▶ [Source]:
Growing Potato

Solanum tuberosum : Solanaceae / the nightshade family

Jan F M A M J J A S O N Dec
            P P P P P  

(Best months for growing Potato in Australia - temperate regions)

  • P = Plant seed potatoes
  • Plant tuber. Best planted at soil temperatures between 10°C and 30°C. (Show °F/in)
  • Space plants: 30 - 40 cm apart
  • Harvest in 15-20 weeks. Dig carefully, avoid damaging the potatoes.
  • Compatible with (can grow beside): Peas, Beans, Brassicas, Sweetcorn, Broad Beans, Nasturtiums, Marigolds
  • Avoid growing close to: Cucumber, Pumpkin, Sunflowers, Tomatoes, Rosemary

Your comments and tips

14 Apr 11, stella (Australia - temperate climate)
i had thrown few potatoes that i didnt use in a make shift compost pot..but now there has been 2 potato plants growing they are like 15cm tall..will i be able to harvest potatoes from there???
30 Oct 11, Bruce (Australia - arid climate)
Yes
08 Jan 11, dave (Australia - cool/mountain climate)
my potato vines are growing berrys that look like tiny tomatoes about the size of a marble is this normal ?
14 Jan 11, Grace (Australia - temperate climate)

▶ [Brief]: Write out the part of the potato-growing page between "Solanum tuberosum : Solanaceae" and "damaging the potatoes.", inclusive.

▶ [Records supplied]:
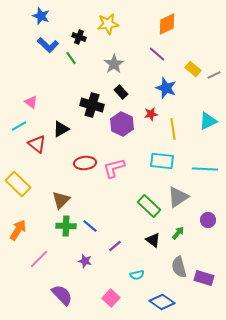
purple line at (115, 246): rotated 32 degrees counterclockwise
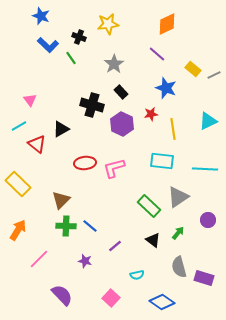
pink triangle at (31, 102): moved 1 px left, 2 px up; rotated 16 degrees clockwise
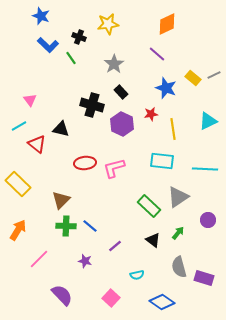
yellow rectangle at (193, 69): moved 9 px down
black triangle at (61, 129): rotated 42 degrees clockwise
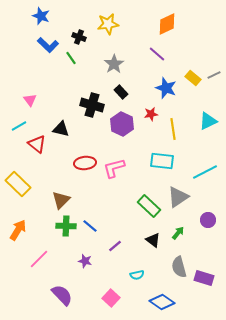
cyan line at (205, 169): moved 3 px down; rotated 30 degrees counterclockwise
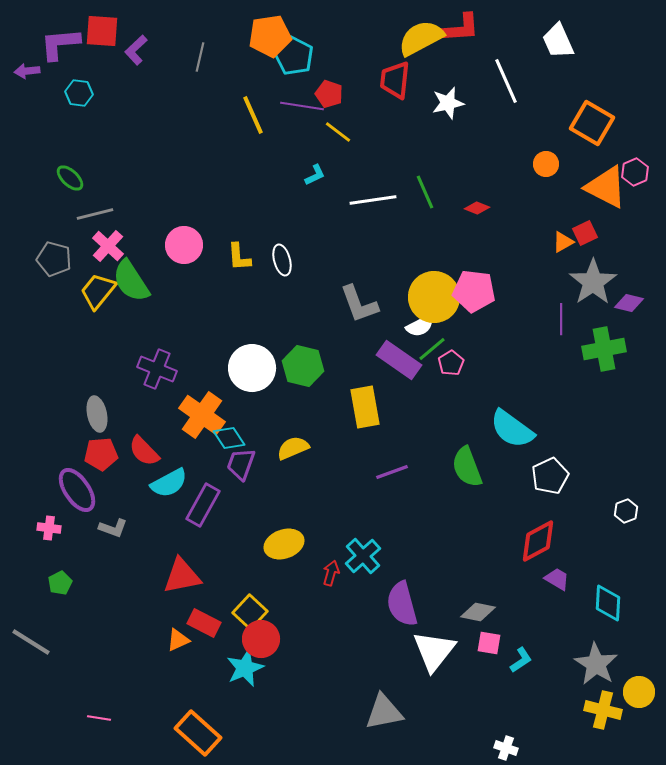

▶ [Solution for this task]:
Solanum tuberosum : Solanaceae / the nightshade family

Jan F M A M J J A S O N Dec
            P P P P P  

(Best months for growing Potato in Australia - temperate regions)

  • P = Plant seed potatoes
  • Plant tuber. Best planted at soil temperatures between 10°C and 30°C. (Show °F/in)
  • Space plants: 30 - 40 cm apart
  • Harvest in 15-20 weeks. Dig carefully, avoid damaging the potatoes.